An examination of state policies by the Prison Policy Initiative, an American public policy think tank focused on criminal justice, found that only half of U.S. states are requiring prison staff to wear masks at work, and less than a third of states are requiring incarcerated people to wear face masks. And, as the Prison Policy Initiative points out, simply having a requirement for mask use doesn’t mean the requirement is enforced.
Despite differences between states and counties in terms of both issuing face masks and requiring their use, the claim that prisoners weren’t given face masks is inaccurate. As such, the logic of the claim–that masks don’t work since prisoners were released instead of being given masks–is invalid.
Masks work, especially when use is widespread and combined with other measures
As mentioned earlier in the review, the majority of the scientific literature agrees that face masks reduce the spread of COVID-19 in communities by limiting the transmission of SARS-CoV-2. As explained in a previous claim review by Health Feedback, COVID-19 is primarily transmitted through respiratory liquid particles carrying SARS-CoV-2, and masks work as a physical barrier that reduces both the release of infectious liquid particles from infected individuals into the air and the chance that these same liquid particles will infect someone.
As such, masks have the advantage of both protecting the wearer (particularly when using medical masks) and the people around them[3]. And the greater the percentage of people wearing masks in a community, the more protected everyone is; a number of studies showed a reduction in COVID-19 cases and deaths in countries and U.S. states with mask mandates or universal mask use compared to regions without mask mandates[1].
As explained in another Health Feedback claim review, though face masks aren’t 100% effective, when they’re combined with other measures, such as physical distancing and quarantine, individuals are increasingly protected. One of the reasons the prison releases occurred is because common measures to prevent the spread of COVID-19, such as physical distancing and avoiding crowds, are particularly difficult to achieve in U.S. jails and prisons.
Conclusion
The Facebook post questioning the efficacy of masks because of U.S. prison releases contains two inaccuracies. First, it claimed that U.S. prisoners didn’t receive face masks, which isn’t true. Despite regional differences in face mask issuance and enforcement, it’s inaccurate to claim that U.S. prisoners were released due to COVID-19 instead of receiving masks. Furthermore, the majority of U.S. prisoners weren’t released, and mask usage was one of the measures adopted to limit the spread of COVID-19 in prisons.

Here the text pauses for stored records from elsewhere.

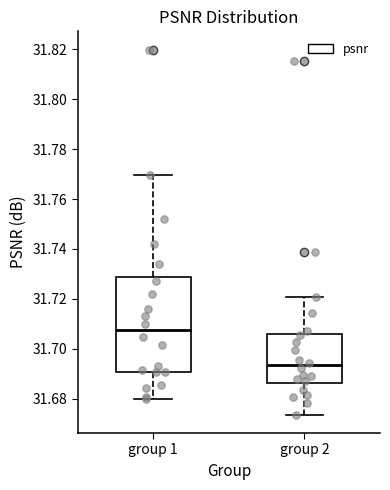

Which box is the tallest, from its lower edge to its upper edge?

group 1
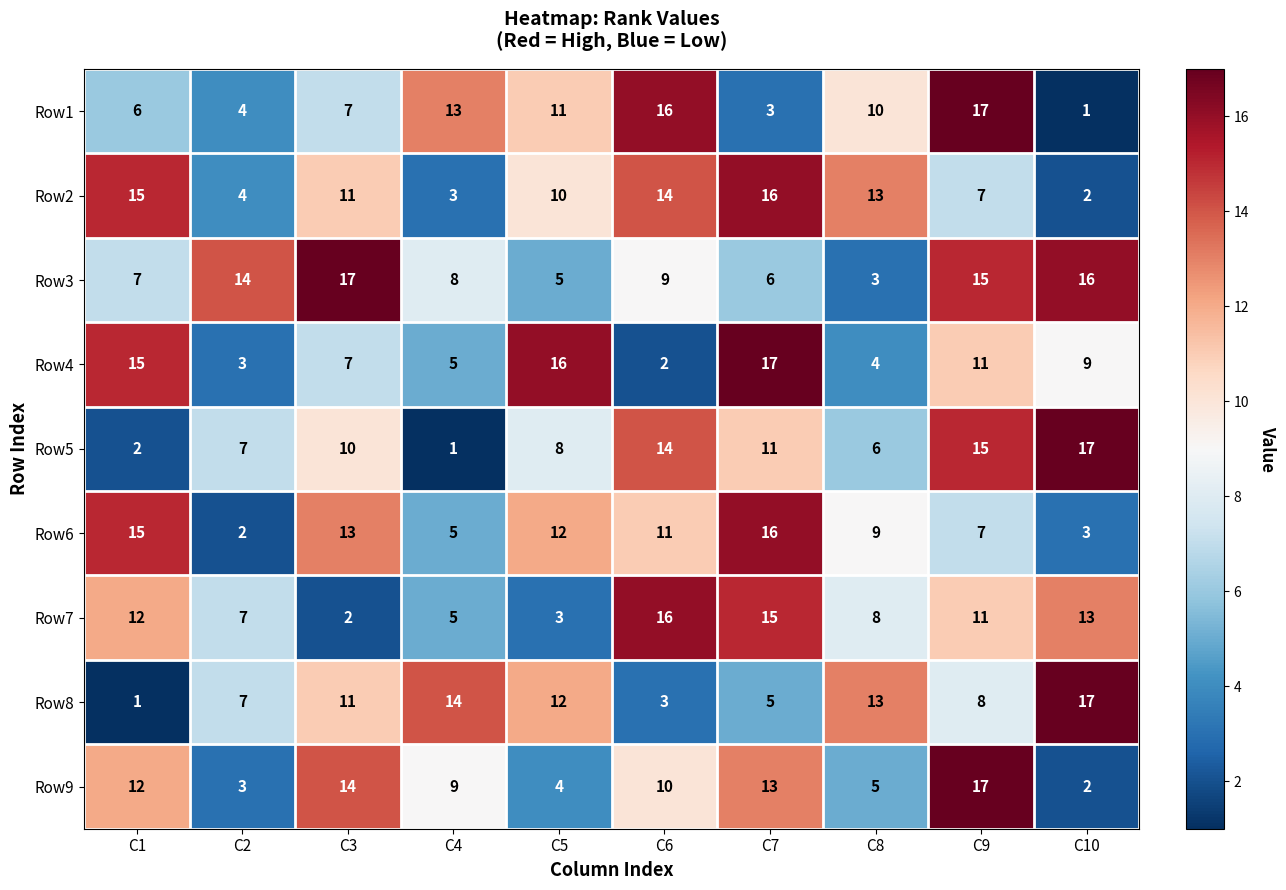

Which series changed the most between C5 and C10?

Row3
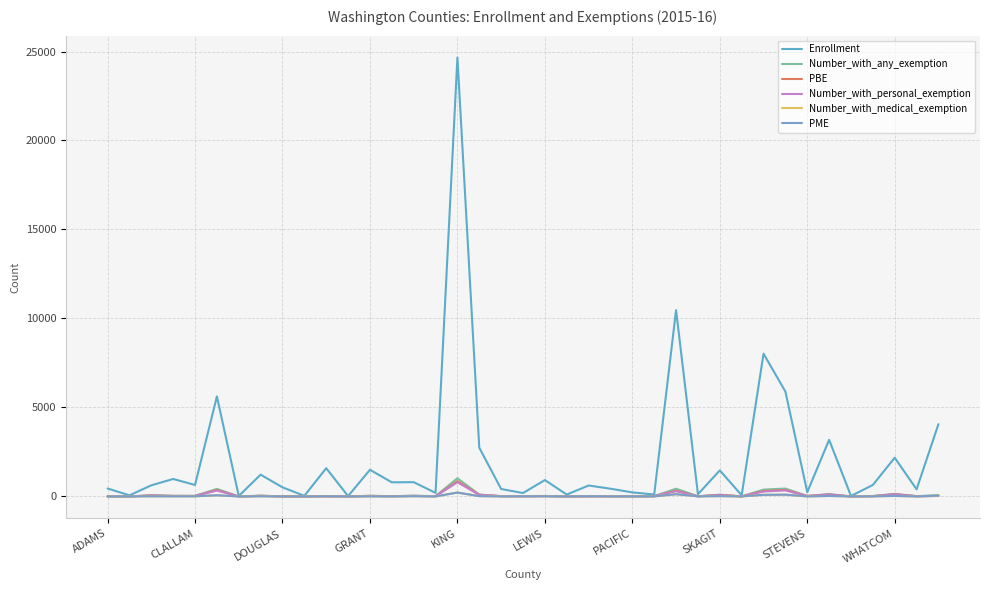

True or false: Number_with_medical_exemption and PME intersect in this chart.

False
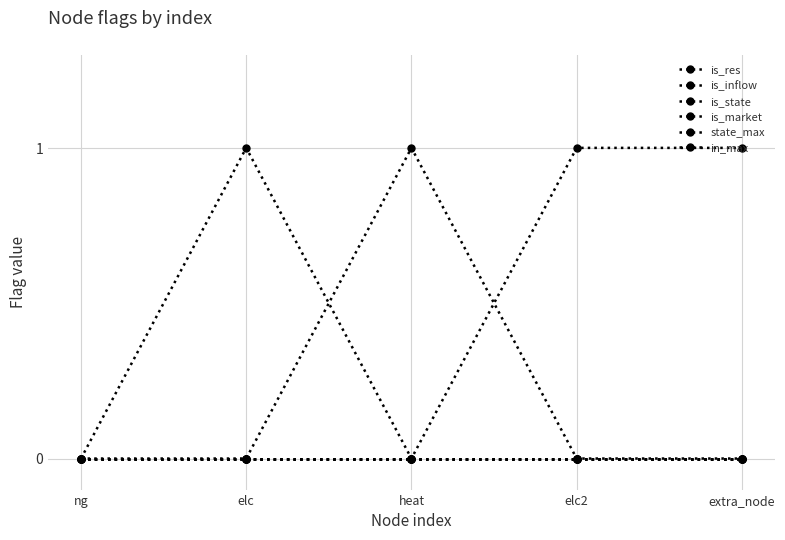

Where is the first local minimum for is_res?

heat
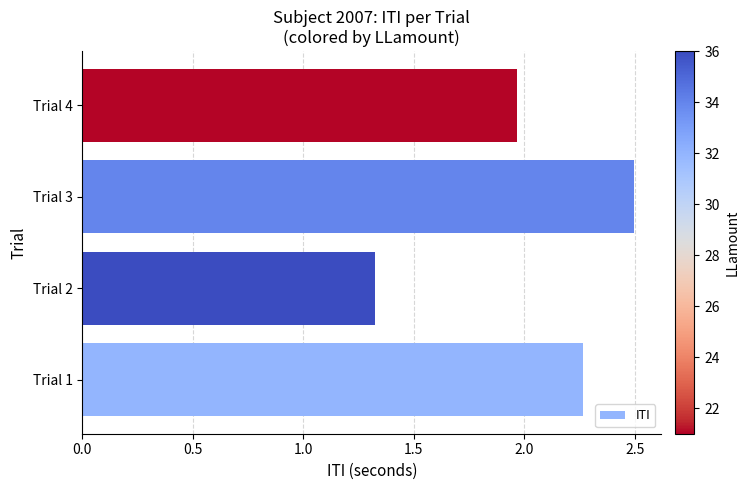

What is the maximum value shown in the chart?

2.5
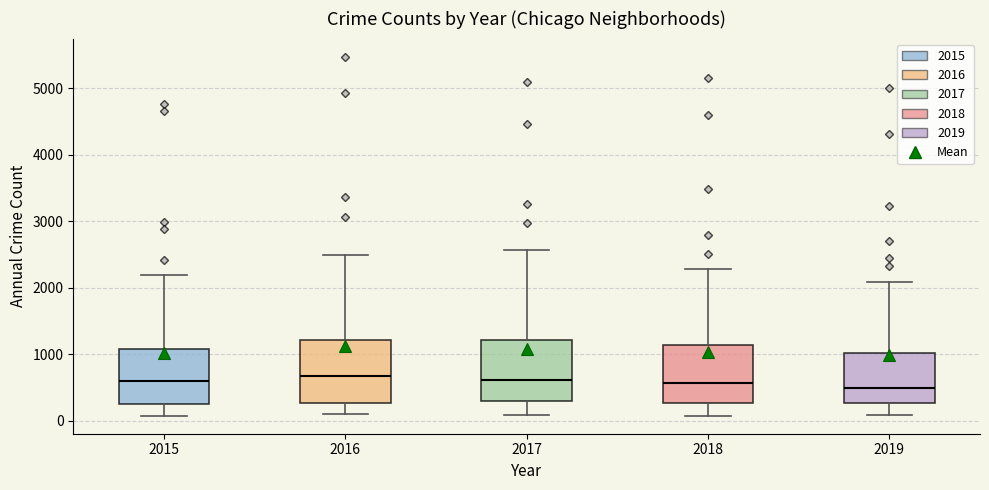

Reading left to right, read every box against the y-axis: the position of its median line, the range the box covers, and the ends of its whiskers. The values are not printed on the chart, so give them approximately, as read against the axis.

2015: median 600, box 300 to 1100, whiskers 100 to 2200
2016: median 700, box 300 to 1200, whiskers 100 to 2500
2017: median 600, box 300 to 1200, whiskers 100 to 2600
2018: median 600, box 300 to 1100, whiskers 100 to 2300
2019: median 500, box 300 to 1000, whiskers 100 to 2100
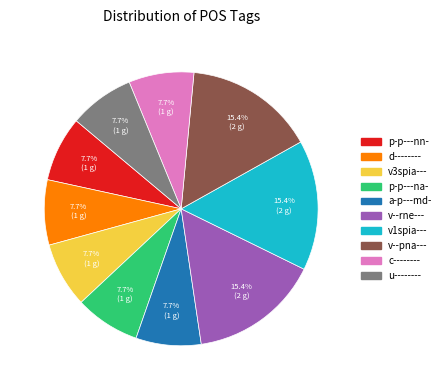

To the nearest percent, what is the difference between the v--pna--- and p-p---nn- slice percentages?

8%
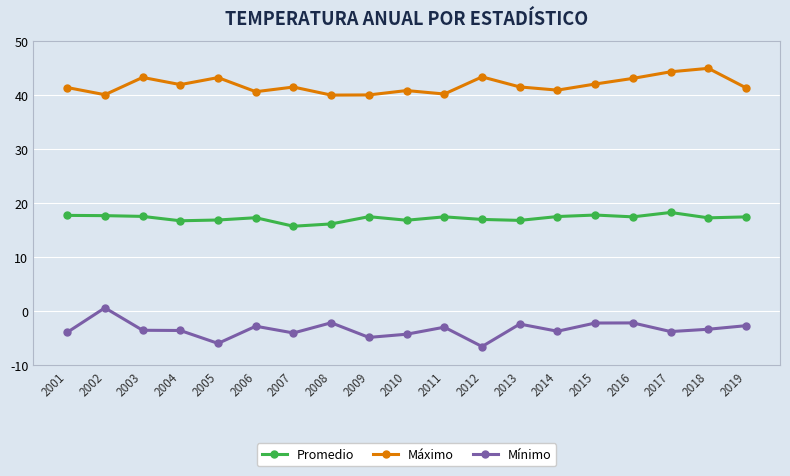

Where does the Promedio series first go above 17?

2001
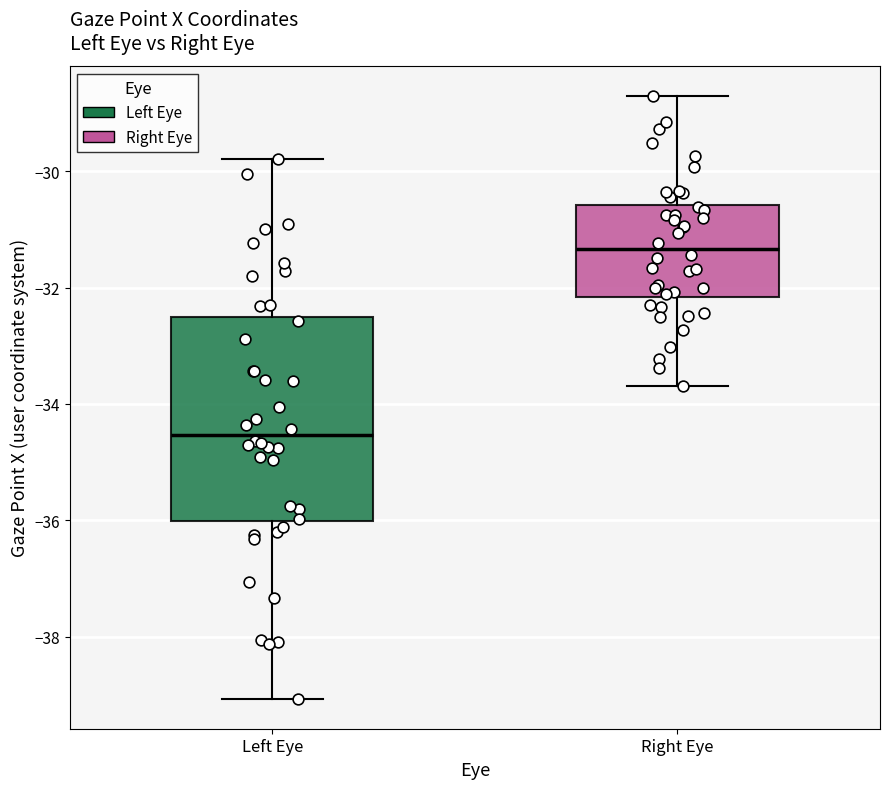

Reading left to right, read every box against the y-axis: the position of its median line, the range the box covers, and the ends of its whiskers. The values are not printed on the chart, so give them approximately, as read against the axis.

Left Eye: median -34.6, box -36.0 to -32.6, whiskers -39.0 to -29.8
Right Eye: median -31.4, box -32.2 to -30.6, whiskers -33.6 to -28.8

Second, the post claimed that face masks aren’t effective. The scientific literature overwhelmingly concurs on the ability of masks to limit the spread of COVID-19 in communities, especially when their use is widespread and combined with other public health interventions like physical distancing.
REFERENCES
- 1 – Howard et al. (2021) An evidence review of face masks against COVID-19. PNAS.
- 2 – Saloner et al. (2020) COVID-19 cases and deaths in federal and state prisons. JAMA.
- 3 – Sterr et al. (2021) Medical face masks offer self-protection against aerosols: An evaluation using a practical in vitro approach on a dummy head. PLos One.